The final healed mark is often a permanent, circular, and depressed scar known as an atrophic scar. This sunken appearance occurs because the body is unable to fully regenerate the lost dermal tissue and underlying fat. The scar tissue itself may display irregular pigmentation, with the circular border frequently outlined by post-inflammatory hyperpigmentation (darkening) or the center showing hypopigmentation (lightening), which further defines the initial injury’s outline.
Distinguishing Features from Other Thermal Injuries
The most telling feature is the remarkable uniformity of the lesion’s shape and size. Accidental contact with a hot surface, like a stove or iron, often results in an irregular shape that reflects the object’s geometry, but the cigarette burn is almost perfectly circular or oval.
Unlike scald burns, which are caused by hot liquids flowing across the skin, the cigarette burn does not exhibit any splash marks, runoff patterns, or diminishing severity away from the point of contact. Scalds tend to be less uniform in depth, with the burn severity decreasing as the liquid cools while running down the body. The cigarette burn, by contrast, maintains a consistent, deep destruction across its entire small surface area.

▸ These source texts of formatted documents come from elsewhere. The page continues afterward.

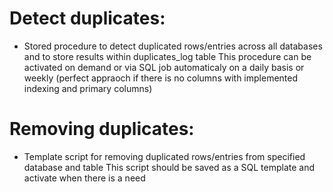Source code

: # Detect duplicates:
- Stored procedure to detect duplicated rows/entries across all databases and to store results within duplicates_log table
  This procedure can be activated on demand or via SQL job automaticaly on a daily basis or weekly (perfect appraoch if
  there is no columns with implemented indexing and primary columns)

# Removing duplicates:
- Template script for removing duplicated rows/entries from specified database and table
  This script should be saved as a SQL template and activate when there is a need

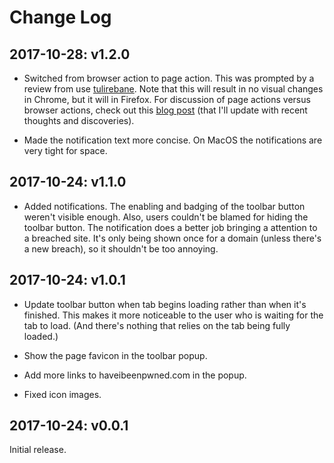 Change Log
==========

2017-10-28: v1.2.0
------------------

* Switched from browser action to page action. This was prompted by a review from use [tulirebane](https://addons.mozilla.org/en-US/firefox/addon/breached/reviews/940746/). Note that this will result in no visual changes in Chrome, but it will in Firefox. For discussion of page actions versus browser actions, check out this [blog post](http://crypti.cc/blog/2013/03/24/pageaction-interaction) (that I'll update with recent thoughts and discoveries).

* Made the notification text more concise. On MacOS the notifications are very tight for space.


2017-10-24: v1.1.0
------------------

* Added notifications. The enabling and badging of the toolbar button weren't visible enough. Also, users couldn't be blamed for hiding the toolbar button. The notification does a better job bringing a attention to a breached site. It's only being shown once for a domain (unless there's a new breach), so it shouldn't be too annoying.


2017-10-24: v1.0.1
------------------

* Update toolbar button when tab begins loading rather than when it's finished. This makes it more noticeable to the user who is waiting for the tab to load. (And there's nothing that relies on the tab being fully loaded.)

* Show the page favicon in the toolbar popup.

* Add more links to haveibeenpwned.com in the popup.

* Fixed icon images.


2017-10-24: v0.0.1
------------------

Initial release.
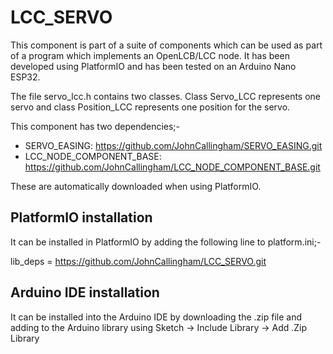 # LCC_SERVO

This component is part of a suite of components which can be used as part of a program which implements an OpenLCB/LCC node. It has been developed using PlatformIO and has been tested on an Arduino Nano ESP32.

The file servo_lcc.h contains two classes. Class Servo_LCC represents one servo and class Position_LCC represents one position for the servo.

This component has two dependencies;-
- SERVO_EASING: https://github.com/JohnCallingham/SERVO_EASING.git
- LCC_NODE_COMPONENT_BASE: https://github.com/JohnCallingham/LCC_NODE_COMPONENT_BASE.git

These are automatically downloaded when using PlatformIO.

## PlatformIO installation

It can be installed in PlatformIO by adding the following line to platform.ini;-

lib_deps = https://github.com/JohnCallingham/LCC_SERVO.git

## Arduino IDE installation

It can be installed into the Arduino IDE by downloading the .zip file and adding to the Arduino library using Sketch -> Include Library -> Add .Zip Library
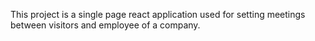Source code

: This project is a single page react application used for setting meetings between visitors and employee of a company.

The disproportionate depth compared to the small surface area is the most specific identifying factor. While many accidental contact burns are superficial or partial-thickness, the concentrated heat of a cigarette tip held against the skin delivers enough thermal energy to cause a full-thickness injury in a very small spot. This combination of a small, distinct, and deep mark is what makes the visual identification of a cigarette burn possible.